Document passage:
# pros and cons of inverts in an aquarium?



## Mechanicalleon (Mar 29, 2009)

Hi ya'll, my 55 gallon's levels are finally down, and since I'm this close to getting a 140 gallon, I've been looking into inverts, namely shrimp.

The 140 will have (probably, should I say) bala sharks, and lepos mainly.will be planted and I saw this blue lobster at persmart for 20 bucks, I like it because I can easily see it moving around and the color. Also, since it's a scavenger, what does it eat? regular fish food, or is it a carnivore?

I'd like to leard as much as possible before buying anything.


----------



## Nature neil (Jan 15, 2009)

Material:

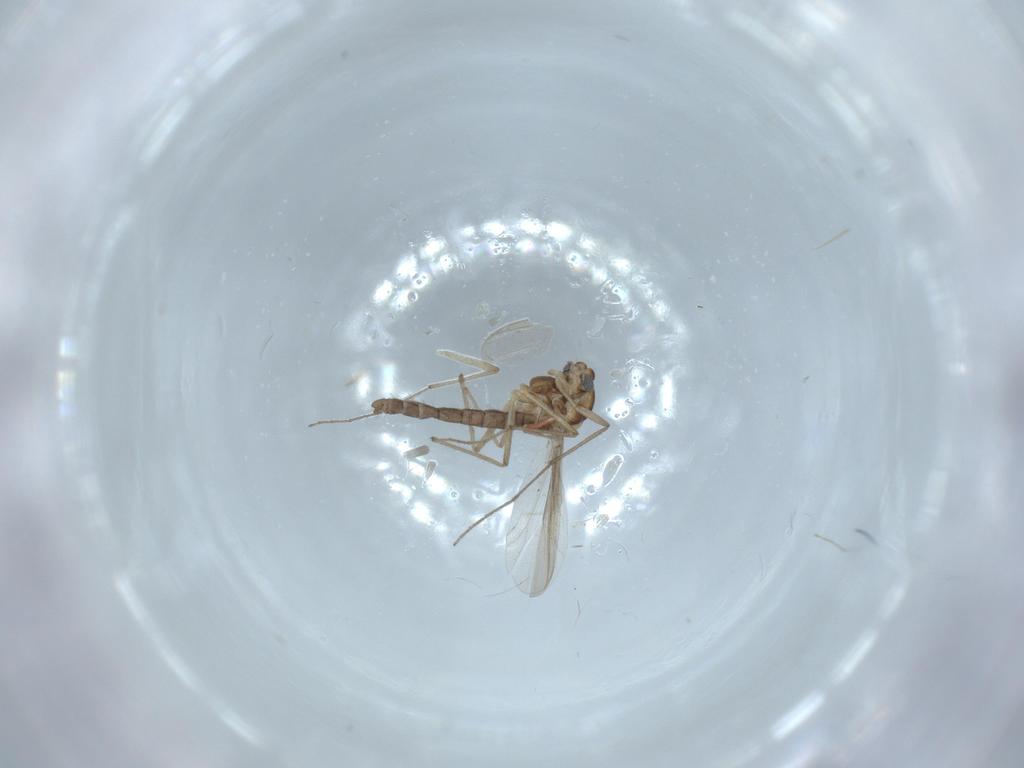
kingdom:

To do:
1. From the aquarium thread, write out the stretch from "# pros and cons" through "before buying anything.".
2. According to the aquarium thread, what size is the tank the poster expects to get soon?

The results:
1.
# pros and cons of inverts in an aquarium?



## Mechanicalleon (Mar 29, 2009)

Hi ya'll, my 55 gallon's levels are finally down, and since I'm this close to getting a 140 gallon, I've been looking into inverts, namely shrimp.

The 140 will have (probably, should I say) bala sharks, and lepos mainly.will be planted and I saw this blue lobster at persmart for 20 bucks, I like it because I can easily see it moving around and the color. Also, since it's a scavenger, what does it eat? regular fish food, or is it a carnivore?

I'd like to leard as much as possible before buying anything.

2. 140 gallons.